Can that earring pay for his funeral? (Photo: David Goehring/CC BY 2.0)

Avast! Can any one of you scurvy dogs tell me if this earring matches this bandana? While pirates have a reputation for crime and cruelty, they are also known to be flamboyant dressers, if most depictions in popular culture can be believed. And there’s one essential accessory sported by everyone from Jack Sparrow to Captain Morgan: the gold hoop earring. 

When exactly men of the sea began to put rings in their ears is anyone’s guess, but there are a handful of legends that claim to explain the fashion. The most popular myth behind the jewelry trend is that sailors would wear gold and silver earrings so that no matter where they died, they would be adorned with a way to pay for their burial.
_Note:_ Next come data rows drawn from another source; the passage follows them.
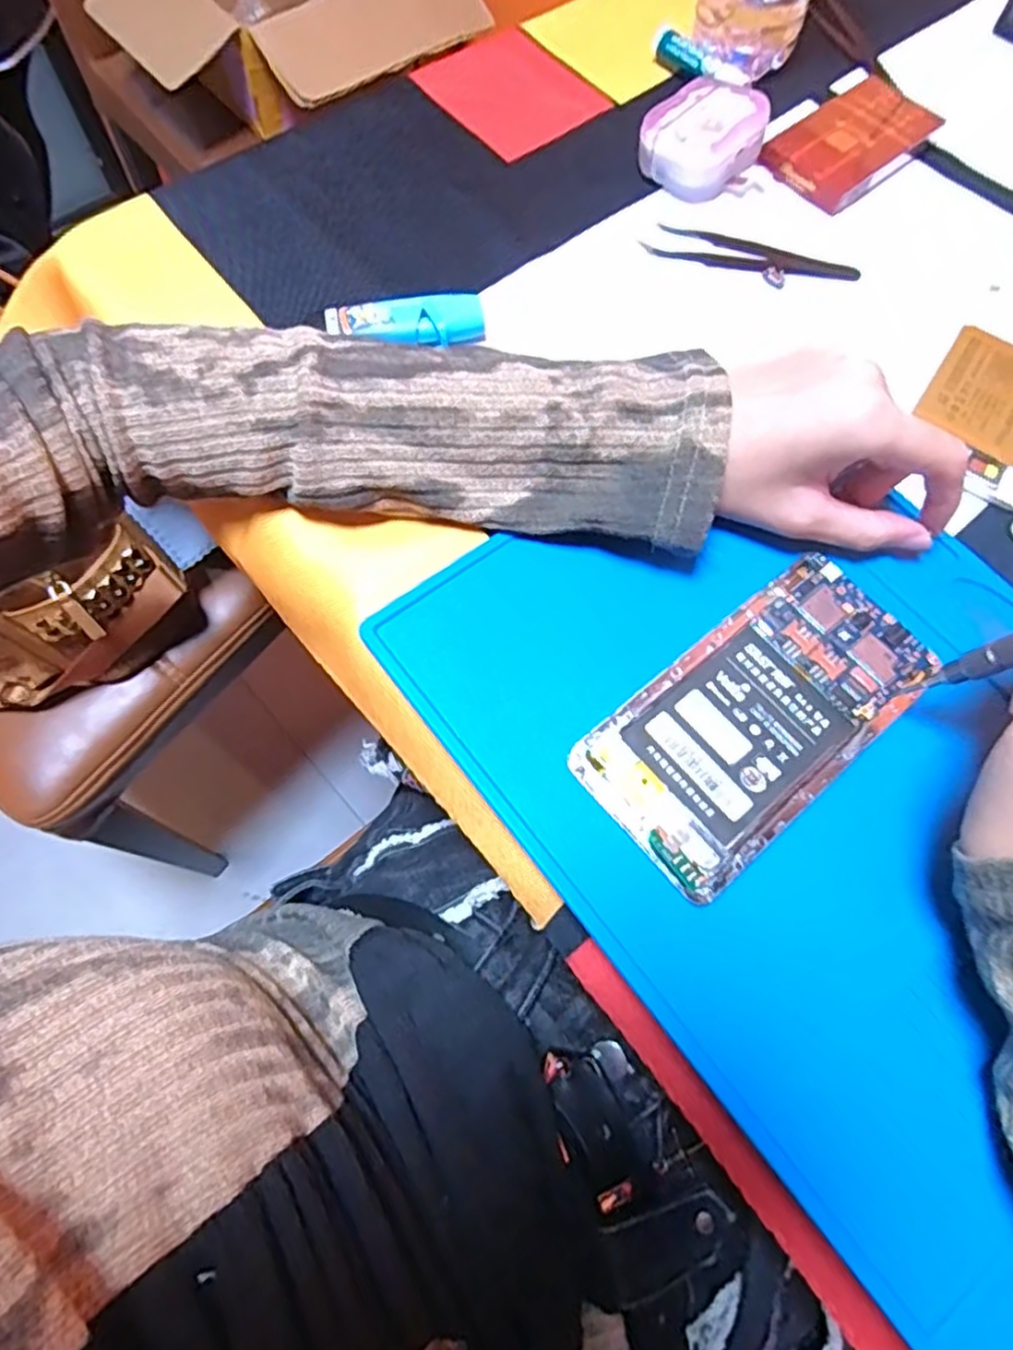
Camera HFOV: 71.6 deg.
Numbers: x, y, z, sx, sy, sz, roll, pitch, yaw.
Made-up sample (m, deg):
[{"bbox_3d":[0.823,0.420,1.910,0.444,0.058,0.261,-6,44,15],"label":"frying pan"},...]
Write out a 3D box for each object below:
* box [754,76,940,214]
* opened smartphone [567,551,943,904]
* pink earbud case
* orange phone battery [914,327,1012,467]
[{"bbox_3d":[0.193,-0.302,0.399,0.099,0.016,0.058,-39,74,-16],"label":"box"},{"bbox_3d":[0.096,0.014,0.267,0.139,0.007,0.070,-38,73,-15],"label":"opened smartphone"},{"bbox_3d":[0.108,-0.293,0.385,0.062,0.029,0.051,-41,74,-16],"label":"pink earbud case"},{"bbox_3d":[0.234,-0.135,0.339,0.054,0.005,0.071,33,70,11],"label":"orange phone battery"}]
Since gold and silver were accepted forms of payment just about everywhere in the world, having a hunk of it stuck in your ear where it won’t wash away at sea was a pretty solid insurance policy. 

(Photo: Howard Pyle/Public Domain)

There does seem to be some truth to this myth, says pirate historian Gail Selinger. “If you were a pirate or a thief, you were never buried. But if you’re on land and you die, then you have the money for your own burial, “ she says of the earrings. And it wasn’t just earrings that pirates wore to show off their wealth. During the golden age of piracy, pirates were known to drill holes in coins and wear them like necklaces and bracelets. “They’d wear it on their wrist, or around their neck, so that no one could steal their purse. [Archeologists] found quite a few of those [pieces of money jewelry]. So it’s not just a myth,” says Selinger. How widespread the practice was, however, is unknown.

In addition to their possible role as a down payment on a burial, earrings and jewelry were objects of rebellion. During the height of piracy in the 17th and 18th centuries, much of Europe, and especially England, had a number of sumptuary laws in place that regulated what the common people could wear and how they could live. “It was a legal way for the ruling class to separate themselves from commoners, by regulating what they wore, what they could drink, where they could live,” says Selinger.

The stifling laws prescribed things down to what colors people could wear, what genders could sport jewelry—men weren’t allowed—and where they could show off the approved things they could afford. Those who refused to obey these laws could face jail time or heavy monetary fines. Unsurprisingly, this culture of control didn’t really gel with the freewheeling lives of pirates. “Pirates basically gave [these laws] a, ‘to hell with you!’ The mindset was, ‘I no longer allow you to tell me what I can and cannot do,’” says Selinger.    

(Photo: Howard Pyle/Public Domain)

According to Selinger, the flamboyant dress that came to be associated with historic pirates was a direct response to these sumptuary laws. “Especially going into town, they would wear clothes that they had stolen or purchased in the town, and then wear them, essentially saying, ‘Here I am, what’re you gonna do about it?’ So, the earrings represented [flouting] these laws.”

However, without a great deal of concrete evidence of what pirates actually wore, and the thinking behind their outfits, not everyone is convinced that pirates’ iconic earrings were ever really a thing. “Pirates didn’t really wear earrings at all—or bandanas,” says Angus Konstam, author of Pirate: The Golden Age. “Both were the invention of the late 19th-century American artist Howard Pyle. When he was asked to depict pirates for children’s books, he based them on drawings he’d made of Spanish peasants and bandits. So, his pirates wore sashes around their waists, headscarves… and earrings.” As Konstam points out, Pyle is often credited with popularizing what is today considered stereotypical pirate dress, and our continued depiction of pirates wearing earrings is likely thanks to his work.

Whether it’s a myth based on some truth, or a truth surrounded by myth, swashbuckling seafarer and their earrings are now inextricably linked. Even hundreds of years later, you can’t separate a pirate from their treasures.